======== SELECTED PASSAGE ========

In this study, a method for obtaining a highly synchronous ring-stage culture of P. knowlesi is reported. The method is a modification of the standard sorbitol synchronization protocol of P. falciparum which does not work with the human adapted A1-H.1 line of P. knowlesi [15]. It was found that replacing sorbitol with GuHCl can achieve synchronization of this parasite.

The resistance of A1-H.1 to sorbitol is surprising for two reasons. Firstly, aside from a few purposefully selected P. falciparum laboratory lines [16,17,18], NPPs are considered conserved across Plasmodium species [14, 19,20,21]. Secondly, rhesus RBCs infected with P. knowlesi from in vitro culture are sensitive to sorbitol treatment [22]. The low sorbitol permeability of the A1-H.1 strain in human RBCs observed here may be due to mutations or epigenetic changes that occurred during the parasite’s adaptation to in vitro culture in human RBCs. The prime candidates for this permeability change are the RhopH complex components whose role was previously implicated in the NPPs activity [23,24,25]. Alternatively, a specific human RBC protein(s) may influence NPPs function. A comparison of the NPPs properties of A1-H.1 infected rhesus and human RBCs should be able to shed light on this divergence.

======== DATA EXTRACTS ========

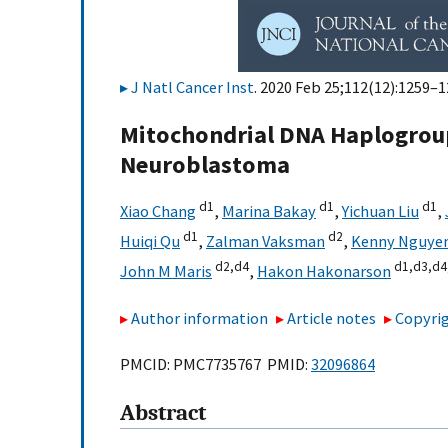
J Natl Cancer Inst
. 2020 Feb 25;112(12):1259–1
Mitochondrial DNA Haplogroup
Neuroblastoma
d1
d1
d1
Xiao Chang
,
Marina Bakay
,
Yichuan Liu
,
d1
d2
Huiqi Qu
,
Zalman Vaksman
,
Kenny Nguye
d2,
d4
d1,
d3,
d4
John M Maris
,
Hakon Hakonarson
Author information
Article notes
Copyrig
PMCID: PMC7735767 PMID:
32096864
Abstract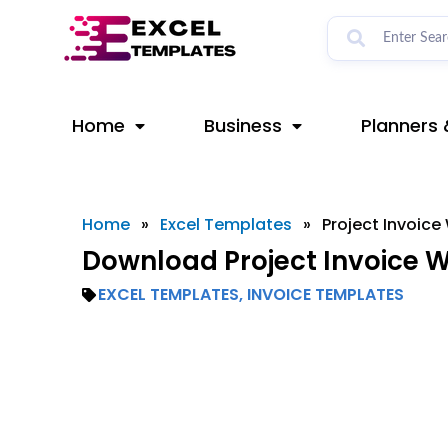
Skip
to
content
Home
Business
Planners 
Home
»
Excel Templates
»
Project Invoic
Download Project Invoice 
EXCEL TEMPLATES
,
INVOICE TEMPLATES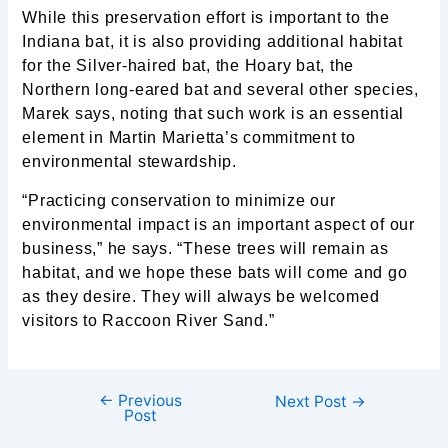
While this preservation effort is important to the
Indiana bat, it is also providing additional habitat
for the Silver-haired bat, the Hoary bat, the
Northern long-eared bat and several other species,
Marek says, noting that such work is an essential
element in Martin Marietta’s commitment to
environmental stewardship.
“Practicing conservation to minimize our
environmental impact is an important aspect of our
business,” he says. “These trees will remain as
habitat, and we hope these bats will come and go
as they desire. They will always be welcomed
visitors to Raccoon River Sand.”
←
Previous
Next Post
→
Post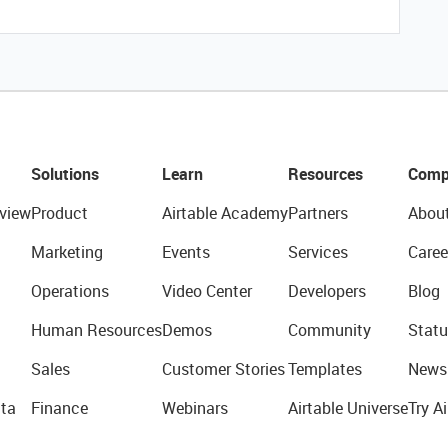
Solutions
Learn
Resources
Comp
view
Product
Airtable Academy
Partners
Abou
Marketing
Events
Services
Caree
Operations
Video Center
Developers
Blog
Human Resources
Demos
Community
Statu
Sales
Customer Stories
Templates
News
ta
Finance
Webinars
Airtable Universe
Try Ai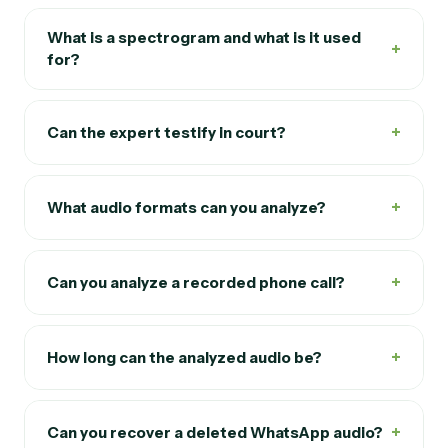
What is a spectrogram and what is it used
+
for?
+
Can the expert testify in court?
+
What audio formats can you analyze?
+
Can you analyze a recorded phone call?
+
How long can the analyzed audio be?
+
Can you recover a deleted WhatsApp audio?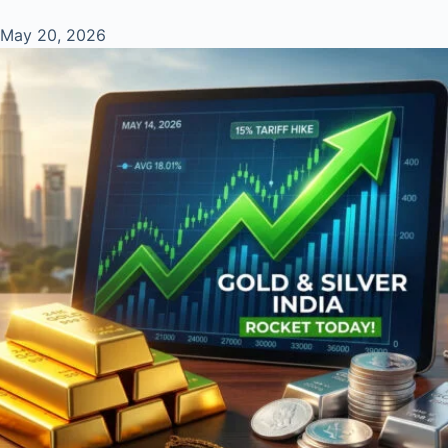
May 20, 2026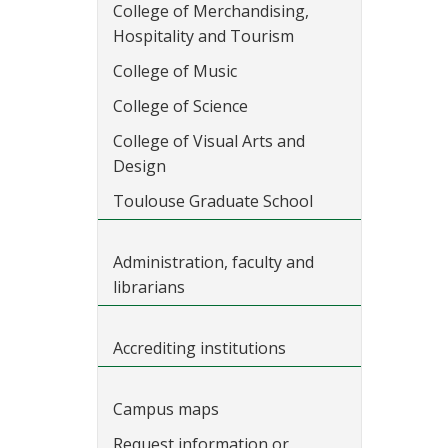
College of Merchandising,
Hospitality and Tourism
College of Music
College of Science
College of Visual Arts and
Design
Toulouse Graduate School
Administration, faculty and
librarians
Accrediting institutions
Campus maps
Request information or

========
======== DATA EXTRACTS ========

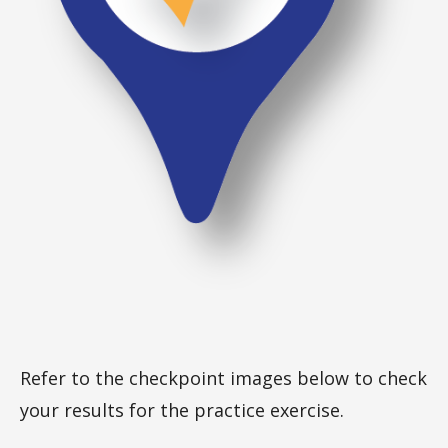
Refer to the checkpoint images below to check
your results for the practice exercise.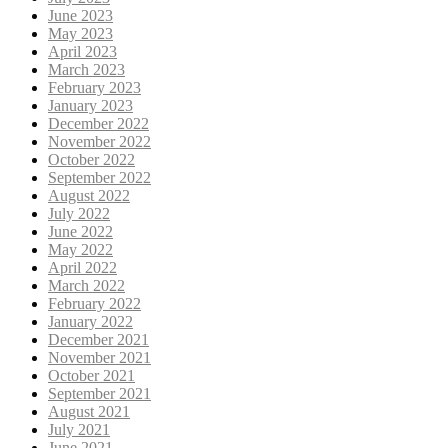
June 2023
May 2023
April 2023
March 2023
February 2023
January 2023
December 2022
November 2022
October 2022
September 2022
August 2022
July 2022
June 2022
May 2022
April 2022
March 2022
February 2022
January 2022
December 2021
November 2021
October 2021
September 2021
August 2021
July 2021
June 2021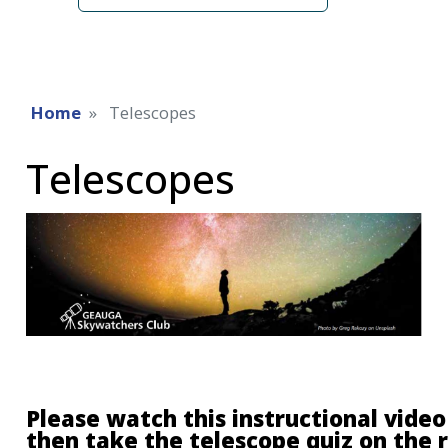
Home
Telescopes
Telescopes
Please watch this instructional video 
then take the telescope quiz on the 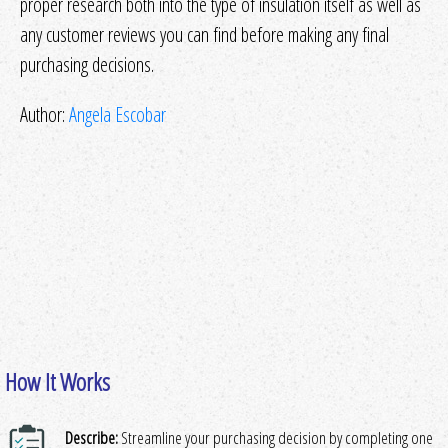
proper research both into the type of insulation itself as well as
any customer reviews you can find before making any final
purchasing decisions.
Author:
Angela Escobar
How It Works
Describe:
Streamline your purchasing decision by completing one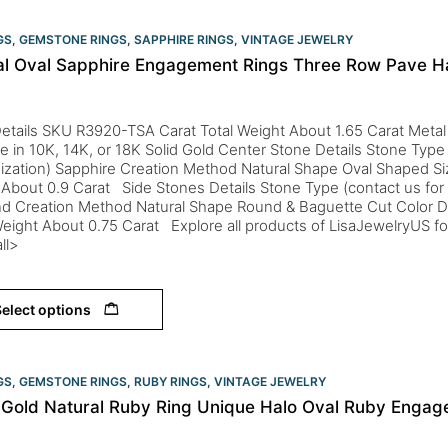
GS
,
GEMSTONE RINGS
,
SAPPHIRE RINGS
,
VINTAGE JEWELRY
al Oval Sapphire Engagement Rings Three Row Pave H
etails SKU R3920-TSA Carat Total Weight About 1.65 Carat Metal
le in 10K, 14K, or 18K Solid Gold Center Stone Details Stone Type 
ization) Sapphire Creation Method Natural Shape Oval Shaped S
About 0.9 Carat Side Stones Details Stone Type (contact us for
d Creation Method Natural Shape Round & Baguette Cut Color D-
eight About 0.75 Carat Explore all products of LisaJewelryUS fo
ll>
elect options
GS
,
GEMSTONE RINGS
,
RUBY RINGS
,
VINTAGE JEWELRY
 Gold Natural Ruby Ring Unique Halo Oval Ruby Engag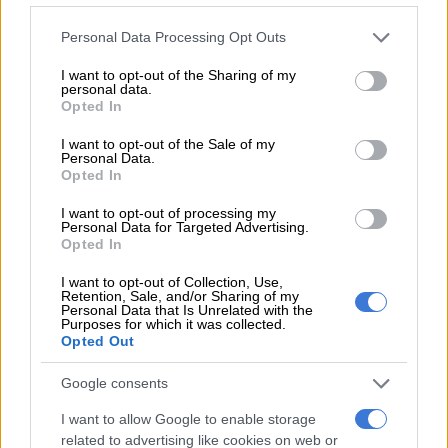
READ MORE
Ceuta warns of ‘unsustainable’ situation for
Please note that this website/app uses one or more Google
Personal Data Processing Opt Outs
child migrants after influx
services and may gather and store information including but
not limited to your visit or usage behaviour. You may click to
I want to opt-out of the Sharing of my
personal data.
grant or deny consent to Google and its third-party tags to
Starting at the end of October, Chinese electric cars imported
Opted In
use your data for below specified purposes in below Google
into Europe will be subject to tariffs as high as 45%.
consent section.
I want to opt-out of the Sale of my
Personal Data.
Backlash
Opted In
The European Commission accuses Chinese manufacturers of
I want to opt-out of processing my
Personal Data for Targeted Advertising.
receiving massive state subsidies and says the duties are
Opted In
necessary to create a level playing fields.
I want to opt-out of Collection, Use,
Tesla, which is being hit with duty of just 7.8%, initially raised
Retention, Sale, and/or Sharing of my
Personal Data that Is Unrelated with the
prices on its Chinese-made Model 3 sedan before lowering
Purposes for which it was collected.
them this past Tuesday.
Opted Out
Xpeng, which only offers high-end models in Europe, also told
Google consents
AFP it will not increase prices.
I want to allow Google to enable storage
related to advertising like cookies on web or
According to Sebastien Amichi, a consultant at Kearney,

========
======== DATA EXTRACTS ========

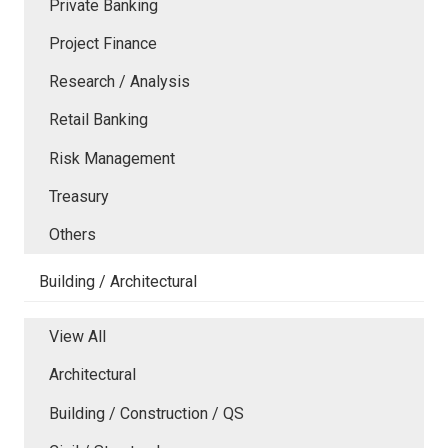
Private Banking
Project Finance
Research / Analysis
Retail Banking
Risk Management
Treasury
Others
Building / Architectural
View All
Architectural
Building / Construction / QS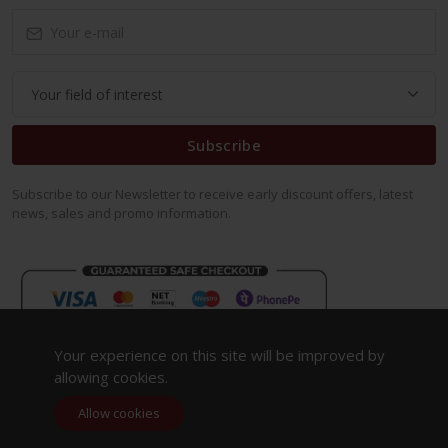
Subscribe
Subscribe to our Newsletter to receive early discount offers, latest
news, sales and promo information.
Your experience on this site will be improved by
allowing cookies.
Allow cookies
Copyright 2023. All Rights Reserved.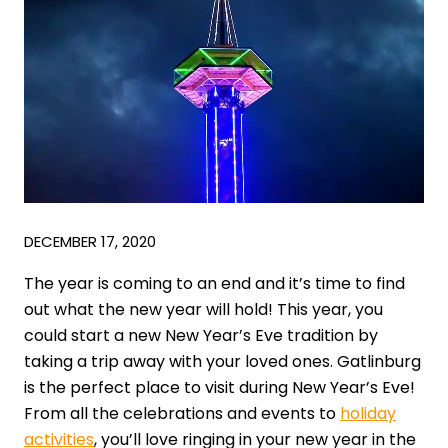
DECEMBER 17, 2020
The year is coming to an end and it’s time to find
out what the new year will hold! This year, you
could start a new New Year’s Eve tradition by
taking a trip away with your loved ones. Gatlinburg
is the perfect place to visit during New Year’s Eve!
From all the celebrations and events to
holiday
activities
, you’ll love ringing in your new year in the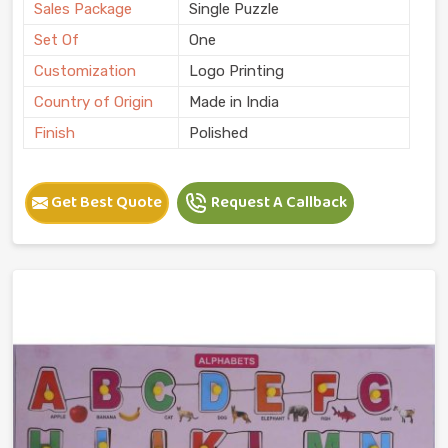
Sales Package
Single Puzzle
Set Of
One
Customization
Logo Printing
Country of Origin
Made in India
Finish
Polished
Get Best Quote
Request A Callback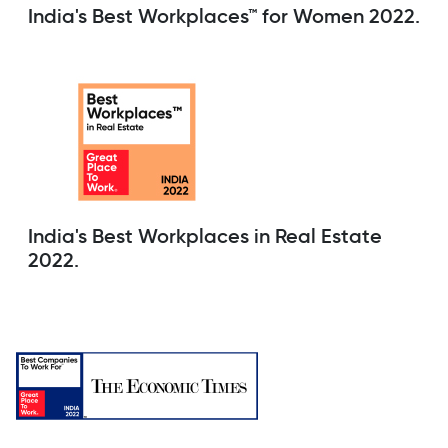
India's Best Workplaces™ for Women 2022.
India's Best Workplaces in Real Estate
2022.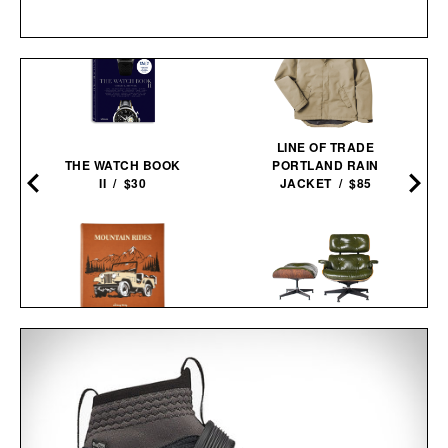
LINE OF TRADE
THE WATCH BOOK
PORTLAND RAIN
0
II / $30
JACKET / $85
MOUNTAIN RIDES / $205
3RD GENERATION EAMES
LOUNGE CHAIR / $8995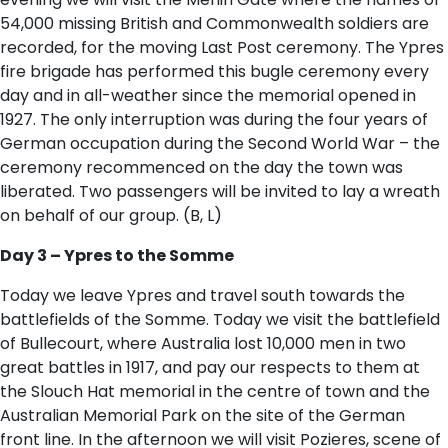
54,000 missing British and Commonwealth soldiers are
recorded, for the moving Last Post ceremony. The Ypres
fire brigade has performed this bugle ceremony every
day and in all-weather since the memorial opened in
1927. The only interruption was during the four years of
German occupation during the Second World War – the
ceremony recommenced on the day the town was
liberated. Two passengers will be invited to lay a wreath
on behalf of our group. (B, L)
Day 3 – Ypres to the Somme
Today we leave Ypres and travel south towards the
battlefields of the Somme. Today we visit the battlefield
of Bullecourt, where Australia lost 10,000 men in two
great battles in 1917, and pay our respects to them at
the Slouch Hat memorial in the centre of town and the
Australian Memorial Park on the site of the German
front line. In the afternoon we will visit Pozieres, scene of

========

__TASK A__
In the passage on P. knowlesi synchronization, what substance replaced sorbitol to synchronize the A1-H.1 line?
__TASK B__
Reproduce the passage on P. knowlesi synchronization starting at "In this study, a" and ending at "of this parasite.".
__TASK C__
Render this sentence from the passage on P. knowlesi synchronization in Spanish: "The resistance of A1-H.1 to sorbitol is surprising for two reasons."

__WRITTEN ANSWER A__
GuHCl

__WRITTEN ANSWER B__
In this study, a method for obtaining a highly synchronous ring-stage culture of P. knowlesi is reported. The method is a modification of the standard sorbitol synchronization protocol of P. falciparum which does not work with the human adapted A1-H.1 line of P. knowlesi [15]. It was found that replacing sorbitol with GuHCl can achieve synchronization of this parasite.

__WRITTEN ANSWER C__
La resistencia de A1-H.1 al sorbitol es sorprendente por dos razones.